The “n” modifier always matches, and has the side effect of modifying the semantics of subsequent modifiers (i.e., the match modifiers to its right, lexically) so that they will be considered to match if they do not, and likewise they will be considered not to match if they do.

For example, given a response with:

  Key: Foo;w="a";n;w="b"

then the presented header:

  Foo: a, c

would match, while

  Foo: a, b

would not (because it contains “b”).

2.3. Examples

For example, this response header field:

  Key: cookie;w="_sess=fhd378";c;w="ID=\"Roy\"", 
       Accept-Encoding;w="gzip"

would allow the cache to reuse the response it occurs in if the presented request contains:

Less convoluted examples include matching any request with a User-Agent field value containing “MSIE” in any combination of case:

  Key: user-agent;s="MSIE"

And an Accept-Language field value for French:

  Key: accept-language;b="fr"

2.4. Relationship to Vary

Origin servers SHOULD still send Vary as normal with Key, to accommodate implementations that do not (yet) understand it.

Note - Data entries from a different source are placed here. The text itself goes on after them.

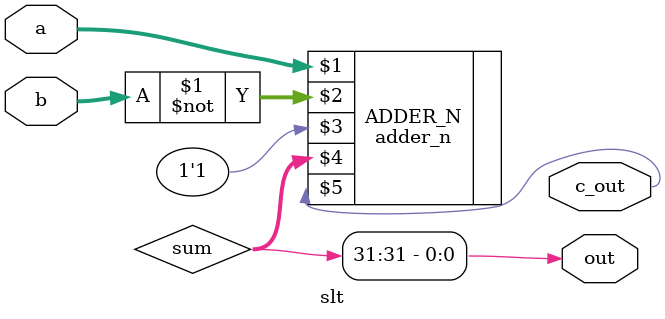
<source format=sv>
module slt(a, b, c_out, out);
parameter N = 32;
input wire signed [N-1:0] a, b;
output logic c_out;
output logic out;

logic [N-1:0] sum;


// Using only *structural* combinational logic, make a module that computes if a is less than b!
// Note: this assumes that the two inputs are signed: aka should be interpreted as two's complement.

// Copy any other modules you use into this folder and update the Makefile accordingly.
adder_n ADDER_N (a, ~b, 1'b1, sum, c_out); // Subtractor

always_comb begin : subtract
    out = sum[N-1];
end

endmodule
</source>
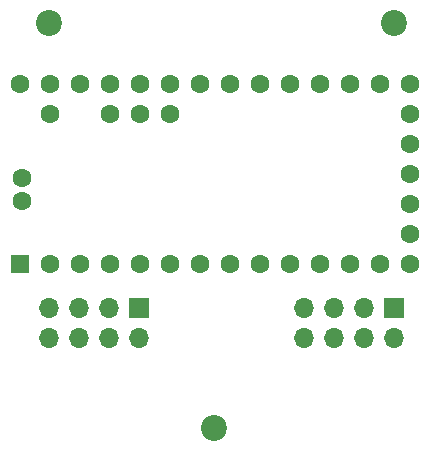
<source format=gbr>
%TF.GenerationSoftware,KiCad,Pcbnew,(5.1.10)-1*%
%TF.CreationDate,2021-05-17T00:39:45-05:00*%
%TF.ProjectId,mario2,6d617269-6f32-42e6-9b69-6361645f7063,rev?*%
%TF.SameCoordinates,Original*%
%TF.FileFunction,Soldermask,Top*%
%TF.FilePolarity,Negative*%
%FSLAX46Y46*%
G04 Gerber Fmt 4.6, Leading zero omitted, Abs format (unit mm)*
G04 Created by KiCad (PCBNEW (5.1.10)-1) date 2021-05-17 00:39:45*
%MOMM*%
%LPD*%
G01*
G04 APERTURE LIST*
%ADD10C,1.600000*%
%ADD11R,1.600000X1.600000*%
%ADD12C,2.200000*%
%ADD13R,1.700000X1.700000*%
%ADD14O,1.700000X1.700000*%
G04 APERTURE END LIST*
D10*
%TO.C,U1*%
X90422801Y-79831001D03*
X90422801Y-77849801D03*
D11*
X90245001Y-85165001D03*
D10*
X92785001Y-85165001D03*
X95325001Y-85165001D03*
X97865001Y-85165001D03*
X100405001Y-85165001D03*
X102945001Y-85165001D03*
X105485001Y-85165001D03*
X108025001Y-85165001D03*
X110565001Y-85165001D03*
X113105001Y-85165001D03*
X115645001Y-85165001D03*
X118185001Y-85165001D03*
X120725001Y-85165001D03*
X102945001Y-72465001D03*
X100405001Y-72465001D03*
X97865001Y-72465001D03*
X92785001Y-72465001D03*
X90245001Y-69925001D03*
X92785001Y-69925001D03*
X95325001Y-69925001D03*
X97865001Y-69925001D03*
X100405001Y-69925001D03*
X102945001Y-69925001D03*
X105485001Y-69925001D03*
X108025001Y-69925001D03*
X110565001Y-69925001D03*
X113105001Y-69925001D03*
X115645001Y-69925001D03*
X118185001Y-69925001D03*
X120725001Y-69925001D03*
X123265001Y-85165001D03*
X123265001Y-82625001D03*
X123265001Y-80085001D03*
X123265001Y-69925001D03*
X123265001Y-72465001D03*
X123265001Y-75005001D03*
X123265001Y-77545001D03*
%TD*%
D12*
%TO.C,REF\u002A\u002A*%
X106680000Y-99060000D03*
%TD*%
%TO.C,REF\u002A\u002A*%
X121920000Y-64770000D03*
%TD*%
%TO.C,REF\u002A\u002A*%
X92710000Y-64770000D03*
%TD*%
D13*
%TO.C,J1*%
X100330000Y-88900000D03*
D14*
X100330000Y-91440000D03*
X97790000Y-88900000D03*
X97790000Y-91440000D03*
X95250000Y-88900000D03*
X95250000Y-91440000D03*
X92710000Y-88900000D03*
X92710000Y-91440000D03*
%TD*%
%TO.C,J2*%
X114300000Y-91440000D03*
X114300000Y-88900000D03*
X116840000Y-91440000D03*
X116840000Y-88900000D03*
X119380000Y-91440000D03*
X119380000Y-88900000D03*
X121920000Y-91440000D03*
D13*
X121920000Y-88900000D03*
%TD*%
M02*

</source>
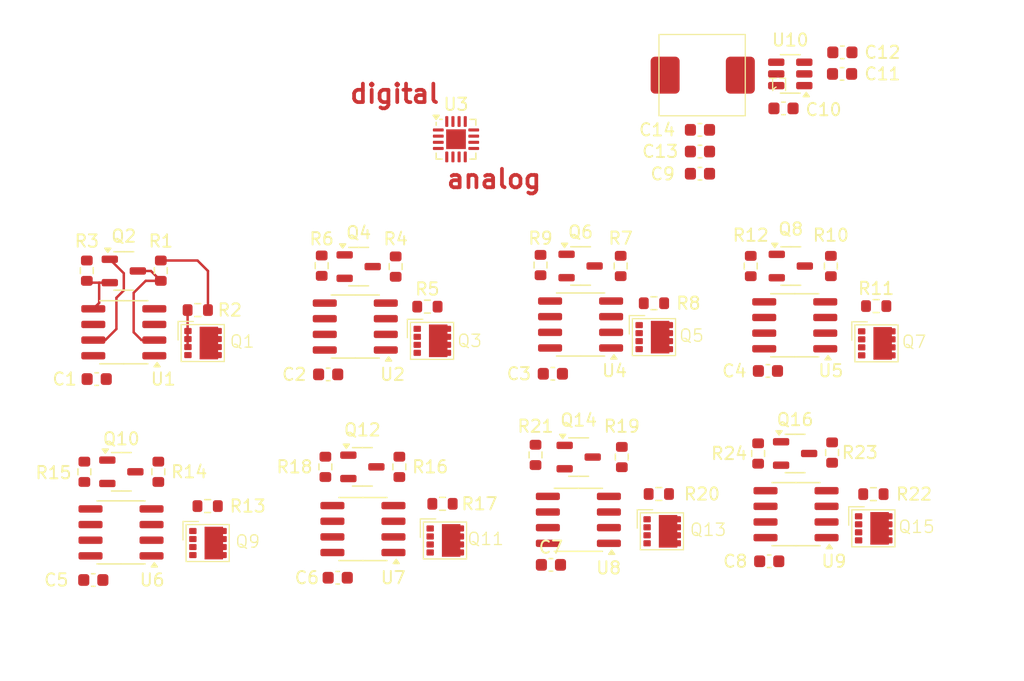
<source format=kicad_pcb>
(kicad_pcb
	(version 20241229)
	(generator "pcbnew")
	(generator_version "9.0")
	(general
		(thickness 1.6)
		(legacy_teardrops no)
	)
	(paper "A4")
	(layers
		(0 "F.Cu" signal)
		(4 "In1.Cu" signal)
		(6 "In2.Cu" signal)
		(2 "B.Cu" signal)
		(9 "F.Adhes" user "F.Adhesive")
		(11 "B.Adhes" user "B.Adhesive")
		(13 "F.Paste" user)
		(15 "B.Paste" user)
		(5 "F.SilkS" user "F.Silkscreen")
		(7 "B.SilkS" user "B.Silkscreen")
		(1 "F.Mask" user)
		(3 "B.Mask" user)
		(17 "Dwgs.User" user "User.Drawings")
		(19 "Cmts.User" user "User.Comments")
		(21 "Eco1.User" user "User.Eco1")
		(23 "Eco2.User" user "User.Eco2")
		(25 "Edge.Cuts" user)
		(27 "Margin" user)
		(31 "F.CrtYd" user "F.Courtyard")
		(29 "B.CrtYd" user "B.Courtyard")
		(35 "F.Fab" user)
		(33 "B.Fab" user)
		(39 "User.1" user)
		(41 "User.2" user)
		(43 "User.3" user)
		(45 "User.4" user)
	)
	(setup
		(stackup
			(layer "F.SilkS"
				(type "Top Silk Screen")
			)
			(layer "F.Paste"
				(type "Top Solder Paste")
			)
			(layer "F.Mask"
				(type "Top Solder Mask")
				(thickness 0.01)
			)
			(layer "F.Cu"
				(type "copper")
				(thickness 0.035)
			)
			(layer "dielectric 1"
				(type "prepreg")
				(thickness 0.1)
				(material "FR4")
				(epsilon_r 4.5)
				(loss_tangent 0.02)
			)
			(layer "In1.Cu"
				(type "copper")
				(thickness 0.035)
			)
			(layer "dielectric 2"
				(type "core")
				(thickness 1.24)
				(material "FR4")
				(epsilon_r 4.5)
				(loss_tangent 0.02)
			)
			(layer "In2.Cu"
				(type "copper")
				(thickness 0.035)
			)
			(layer "dielectric 3"
				(type "prepreg")
				(thickness 0.1)
				(material "FR4")
				(epsilon_r 4.5)
				(loss_tangent 0.02)
			)
			(layer "B.Cu"
				(type "copper")
				(thickness 0.035)
			)
			(layer "B.Mask"
				(type "Bottom Solder Mask")
				(thickness 0.01)
			)
			(layer "B.Paste"
				(type "Bottom Solder Paste")
			)
			(layer "B.SilkS"
				(type "Bottom Silk Screen")
			)
			(copper_finish "None")
			(dielectric_constraints no)
		)
		(pad_to_mask_clearance 0)
		(allow_soldermask_bridges_in_footprints no)
		(tenting front back)
		(pcbplotparams
			(layerselection 0x00000000_00000000_55555555_5755f5ff)
			(plot_on_all_layers_selection 0x00000000_00000000_00000000_00000000)
			(disableapertmacros no)
			(usegerberextensions no)
			(usegerberattributes yes)
			(usegerberadvancedattributes yes)
			(creategerberjobfile yes)
			(dashed_line_dash_ratio 12.000000)
			(dashed_line_gap_ratio 3.000000)
			(svgprecision 4)
			(plotframeref no)
			(mode 1)
			(useauxorigin no)
			(hpglpennumber 1)
			(hpglpenspeed 20)
			(hpglpendiameter 15.000000)
			(pdf_front_fp_property_popups yes)
			(pdf_back_fp_property_popups yes)
			(pdf_metadata yes)
			(pdf_single_document no)
			(dxfpolygonmode yes)
			(dxfimperialunits yes)
			(dxfusepcbnewfont yes)
			(psnegative no)
			(psa4output no)
			(plot_black_and_white yes)
			(plotinvisibletext no)
			(sketchpadsonfab no)
			(plotpadnumbers no)
			(hidednponfab no)
			(sketchdnponfab yes)
			(crossoutdnponfab yes)
			(subtractmaskfromsilk no)
			(outputformat 1)
			(mirror no)
			(drillshape 1)
			(scaleselection 1)
			(outputdirectory "")
		)
	)
	(net 0 "")
	(net 1 "Net-(U2A--)")
	(net 2 "Net-(U2B-+)")
	(net 3 "CH0")
	(net 4 "Net-(U2A-+)")
	(net 5 "GND")
	(net 6 "V_IN")
	(net 7 "AVDD")
	(net 8 "Net-(Q1-Pad4)")
	(net 9 "Net-(Q2-Pad1)")
	(net 10 "Net-(U1B-+)")
	(net 11 "Net-(U1A--)")
	(net 12 "CH1")
	(net 13 "Net-(Q3-Pad4)")
	(net 14 "Net-(Q4-Pad1)")
	(net 15 "CH2")
	(net 16 "Net-(U4A-+)")
	(net 17 "Net-(Q5-Pad4)")
	(net 18 "Net-(U4B-+)")
	(net 19 "Net-(Q6-Pad1)")
	(net 20 "Net-(U4A--)")
	(net 21 "Net-(U5A-+)")
	(net 22 "Net-(Q7-Pad4)")
	(net 23 "CH3")
	(net 24 "Net-(Q8-Pad1)")
	(net 25 "Net-(U5B-+)")
	(net 26 "Net-(U5A--)")
	(net 27 "CH4")
	(net 28 "Net-(U6A-+)")
	(net 29 "Net-(Q9-Pad4)")
	(net 30 "Net-(U6A--)")
	(net 31 "Net-(Q10-Pad1)")
	(net 32 "Net-(U6B-+)")
	(net 33 "CH5")
	(net 34 "Net-(U7A-+)")
	(net 35 "Net-(Q11-Pad4)")
	(net 36 "Net-(U7A--)")
	(net 37 "Net-(U7B-+)")
	(net 38 "Net-(Q12-Pad1)")
	(net 39 "Net-(Q13-Pad4)")
	(net 40 "CH6")
	(net 41 "Net-(U8B--)")
	(net 42 "Net-(U8A-+)")
	(net 43 "Net-(Q14-Pad1)")
	(net 44 "Net-(U8A--)")
	(net 45 "Net-(Q15-Pad4)")
	(net 46 "CH7")
	(net 47 "Net-(U9A-+)")
	(net 48 "Net-(U9B-+)")
	(net 49 "Net-(Q16-Pad1)")
	(net 50 "Net-(U9A--)")
	(net 51 "Net-(U10-SW)")
	(net 52 "Net-(U10-BST)")
	(net 53 "+3.3V")
	(net 54 "unconnected-(C8-Pad2)")
	(net 55 "VREF")
	(net 56 "Net-(U1A-+)")
	(net 57 "DAC0")
	(net 58 "DAC1")
	(net 59 "DAC7")
	(net 60 "DAC6")
	(net 61 "DAC4")
	(net 62 "DAC5")
	(net 63 "DAC3")
	(net 64 "DAC2")
	(net 65 "unconnected-(R24-Pad2)")
	(net 66 "unconnected-(U9C-V--Pad4)")
	(net 67 "SDI")
	(net 68 "SCLK")
	(net 69 "~{CS}")
	(net 70 "SDO")
	(footprint "Resistor_SMD:R_0603_1608Metric" (layer "F.Cu") (at 109.3675 52.34))
	(footprint "Resistor_SMD:R_0603_1608Metric" (layer "F.Cu") (at 145.5425 67.56 180))
	(footprint "Capacitor_SMD:C_0603_1608Metric" (layer "F.Cu") (at 131.475 37.99 180))
	(footprint "Capacitor_SMD:C_0603_1608Metric" (layer "F.Cu") (at 143 33.45 180))
	(footprint "Curd:HSMT8" (layer "F.Cu") (at 135.6375 70.575 -90))
	(footprint "Package_TO_SOT_SMD:SOT-23-3" (layer "F.Cu") (at 121.6375 64.55))
	(footprint "Capacitor_SMD:C_0603_1608Metric" (layer "F.Cu") (at 138.25 36.25))
	(footprint "Curd:HSMT8" (layer "F.Cu") (at 118.0425 71.32 -90))
	(footprint "Capacitor_SMD:C_0603_1608Metric" (layer "F.Cu") (at 119.3875 73.3))
	(footprint "Capacitor_SMD:C_0603_1608Metric" (layer "F.Cu") (at 101.3175 57.84))
	(footprint "Resistor_SMD:R_0603_1608Metric" (layer "F.Cu") (at 118.1375 64.375 90))
	(footprint "Capacitor_SMD:C_0603_1608Metric" (layer "F.Cu") (at 82.2675 74.53))
	(footprint "Package_SO:SOIC-8_3.9x4.9mm_P1.27mm" (layer "F.Cu") (at 84.7425 54.42 180))
	(footprint "Capacitor_SMD:C_0603_1608Metric" (layer "F.Cu") (at 137.0925 73.01))
	(footprint "Curd:HSMT8" (layer "F.Cu") (at 98.7925 71.53 -90))
	(footprint "Curd:HSMT8" (layer "F.Cu") (at 153.0425 55.32 -90))
	(footprint "Resistor_SMD:R_0603_1608Metric" (layer "F.Cu") (at 128.1375 67.55))
	(footprint "Package_TO_SOT_SMD:SOT-23-3" (layer "F.Cu") (at 138.8425 49.045))
	(footprint "Resistor_SMD:R_0603_1608Metric" (layer "F.Cu") (at 90.7425 52.62))
	(footprint "Capacitor_SMD:C_0603_1608Metric" (layer "F.Cu") (at 119.5425 57.79))
	(footprint "Capacitor_SMD:C_0603_1608Metric" (layer "F.Cu") (at 82.5425 58.22))
	(footprint "Resistor_SMD:R_0603_1608Metric" (layer "F.Cu") (at 91.5425 68.53))
	(footprint "Resistor_SMD:R_0603_1608Metric" (layer "F.Cu") (at 81.5425 65.745 90))
	(footprint "Package_TO_SOT_SMD:SOT-23-3" (layer "F.Cu") (at 84.5425 65.745))
	(footprint "Resistor_SMD:R_0603_1608Metric" (layer "F.Cu") (at 107.0925 65.345 -90))
	(footprint "Resistor_SMD:R_0603_1608Metric" (layer "F.Cu") (at 106.7925 49.09 -90))
	(footprint "Package_TO_SOT_SMD:SOT-23-3" (layer "F.Cu") (at 121.7925 49.04))
	(footprint "Package_SO:SOIC-8_3.9x4.9mm_P1.27mm" (layer "F.Cu") (at 84.5175 70.665 180))
	(footprint "Resistor_SMD:R_0603_1608Metric" (layer "F.Cu") (at 87.7425 49.42 -90))
	(footprint "Resistor_SMD:R_0603_1608Metric" (layer "F.Cu") (at 136.1925 64.26 90))
	(footprint "Package_TO_SOT_SMD:SOT-23-3" (layer "F.Cu") (at 104.0925 65.345))
	(footprint "Resistor_SMD:R_0603_1608Metric" (layer "F.Cu") (at 101.0925 65.345 -90))
	(footprint "Curd:HSMT8" (layer "F.Cu") (at 134.9925 54.815 -90))
	(footprint "Package_DFN_QFN:WQFN-16-1EP_3x3mm_P0.5mm_EP1.6x1.6mm" (layer "F.Cu") (at 111.6875 38.75))
	(footprint "Resistor_SMD:R_0603_1608Metric" (layer "F.Cu") (at 110.5925 68.345))
	(footprint "Package_SO:SOIC-8_3.9x4.9mm_P1.27mm" (layer "F.Cu") (at 121.7925 53.79 180))
	(footprint "Capacitor_SMD:C_0603_1608Metric" (layer "F.Cu") (at 131.475 41.55))
	(footprint "Resistor_SMD:R_0603_1608Metric" (layer "F.Cu") (at 100.7925 49.015 90))
	(footprint "Resistor_SMD:R_0603_1608Metric" (layer "F.Cu") (at 125.0425 49.04 -90))
	(footprint "Capacitor_SMD:C_0603_1608Metric" (layer "F.Cu") (at 131.475 39.75 180))
	(footprint "Resistor_SMD:R_0603_1608Metric" (layer "F.Cu") (at 142.1925 64.185 90))
	(footprint "Curd:HSMT8" (layer "F.Cu") (at 98.3925 55.295 -90))
	(footprint "Resistor_SMD:R_0603_1608Metric"
		(layer "F.Cu")
		(uuid "b16a892a-c20d-4117-91bc-398e6ab969c0")
		(at 127.7425 52.065)
		(descr "Resistor SMD 0603 (1608 Metric), square (rectangular) end terminal, IPC_7351 nominal, (Body size source: IPC-SM-782 page 72, https://www.pcb-3d.com/wordpress/wp-content/uploads/ipc-sm-782a_amendment_1_and_2.pdf), generated with kicad-footprint-generator")
		(tags "resistor")
		(property "Reference" "R8"
			(at 2.8 0 0)
			(layer "F.SilkS")
			(uuid "2b927c7c-8fec-46f8-a28f-d6c4e083c738")
			(effects
				(font
					(size 1 1)
					(thickness 0.15)
				)
			)
		)
		(property "Value" "100E"
			(at 0 1.43 0)
			(layer "F.Fab")
			(uuid "957ac36b-5d8b-4be0-8e35-45c5bc82b0e9")
			(effects
				(font
					(size 1 1)
					(thickness 0.15)
				)
			)
		)
		(property "Datasheet" ""
			(at 0 0 0)
			(unlocked yes)
			(layer "F.Fab")
			(hide yes)
			(uuid "2faf0f5f-ad65-4c0e-ae97-7933cfd0bd57")
			(effects
				(font
					(size 1.27 1.27)
					(thickness 0.15)
				)
			)
		)
		(property "Description" "Resistor, small US symbol"
			(at 0 0 0)
			(unlocked yes)
			(layer "F.Fab")
			(hide yes)
			(uuid "749d8a30-e8b5-4ffe-8f36-95faf137dde2")
			(effects
				(font
					(size 1.27 1.27)
					(thickness 0.15)
				)
			)
		)
		(property ki_fp_filters "R_*")
		(path "/28bd4531-179f-4289-be63-2ec5bf731326")
		(sheetname "/")
		(sheetfile "Curd.kicad_sch")
		(attr smd)
		(fp_line
			(start -0.237258 -0.5225)
			(end 0.237258 -0.5225)
			(stroke
				(width 0.12)
				(type solid)
			)
			(layer "F.SilkS")
			(uuid "025fa42c-3c89-4e09-87e2-812b757507c9")
		)
		(fp_line
			(start -0.237258 0.5225)
			(end 0.237258 0.5225)
			(stroke
				(width 0.12)
				(type solid)
			)
			(layer "F.SilkS")
			(uuid "fbd6433e-943d-4a73-b247-10c666d72540")
		)
		(fp_line
			(start -1.48 -0.73)
			(end 1.48 -0.73)
			(stroke
				(width 0.05)
				(type solid)
			)
			(layer "F.CrtYd")
			(uuid "179121a2-a96a-4e18-8c3b-781a6ce38ae1")
		)
		(fp_line
			(start -1.48 0.73)
			(end -1.48 -0.73)
			(stroke
				(width 0.05)
				(type solid)
			)
			(layer "F.CrtYd")
			(uuid "70374f59-af26-4bb9-9142-061b57eadb6a")
		)
		(fp_line
			(start 1.48 -0.73)
			(end 1.48 0.73)
			(stroke
				(width 0.05)
				(type solid)
			)
			(layer "F.CrtYd")
			(uuid "045815a3-dd1c-4746-ba2e-bb5a7c92973f")
		)
		(fp_line
			(start 1.48 0.73)
			(end -1.48 0.73)
			(stroke
				(width 0.05)
				(type solid)
			)
			(layer "F.CrtYd")
			(uuid "e1011ddc-b96d-43e8-85b1-0441d4f83e49")
		)
		(fp_line
			(start -0.8 -0.4125)
			(end 0.8 -0.4125)
			(stroke
				(width 0.1)
				(type solid)
			)
			(layer "F.Fab")
			(uuid "7af948d6-9ff7-427b-8404-bfe2b89c9583")
		)
		(fp_line
			(start -0.8 0.4125)
			(end -0.8 -0.4125)
			(stroke
				(width 0.1)
				(type solid)
			)
			(layer "F.Fab")
			(uuid "afe873b3-3a62-4de2-8d4b-8c50b1f3bef7")
		)
		(fp_line
			(start 0.8 -0.4125)
			(end 0.8 0.4125)
			(stroke
				(width 0.1)
				(type solid)
			)
			(layer "F.Fab")
			(uuid "fbb81376-4748-4443-b176-995cf143c5fc")
		)
		(fp_line
			(start 0.8 0.4125)
			(end -0.8 0.4125)
			(stroke
				(width 0.1)
				(type solid)
			)
			(layer "F.Fab")
			(uuid "8ccf7b11-8314-40cf-a973-4f497162a74b")
		)
		(fp_text user "${REFERENCE}"
			(at 0 0 0)
			(layer "F.Fab")
			(uuid "f300dc37-241f-4064-93cd-a43d3ae4927d")
			(effects
				(font
					(size 0.4 0.4)
					(thickness 0.06)
				)
			)
		)
		(pad "1" smd roundrect
			(at -0.825 0)
			(size 0.8 0.95)
			(layers "F.Cu" "F.Mask" "F.Paste")
			(roundrect_rratio 0.25)
			(net 16 "Net-(U4A-+)")
			(pintype "passive")
			(u
... [110258 chars truncated]
</source>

For example,

  Vary: Accept-Encoding
  Key: Accept-Encoding;w="gzip"

3. IANA Considerations

TBD

4. Security Considerations

TBD

5. Normative References

[RFC2119] Bradner, S., "Key words for use in RFCs to Indicate Requirement Levels", BCP 14, RFC 2119, March 1997.
[RFC5234] Crocker, D. and P. Overell, "Augmented BNF for Syntax Specifications: ABNF", STD 68, RFC 5234, January 2008.
[I-D.ietf-httpbis-p1-messaging] Fielding, R. and J. Reschke, "Hypertext Transfer Protocol (HTTP/1.1): Message Syntax and Routing", Internet-Draft draft-ietf-httpbis-p1-messaging-21, October 2012.
[I-D.ietf-httpbis-p2-semantics] Fielding, R. and J. Reschke, "Hypertext Transfer Protocol (HTTP/1.1): Semantics and Content", Internet-Draft draft-ietf-httpbis-p2-semantics-21, October 2012.
[I-D.ietf-httpbis-p6-cache] Fielding, R., Nottingham, M. and J. Reschke, "Hypertext Transfer Protocol (HTTP/1.1): Caching", Internet-Draft draft-ietf-httpbis-p6-cache-21, October 2012.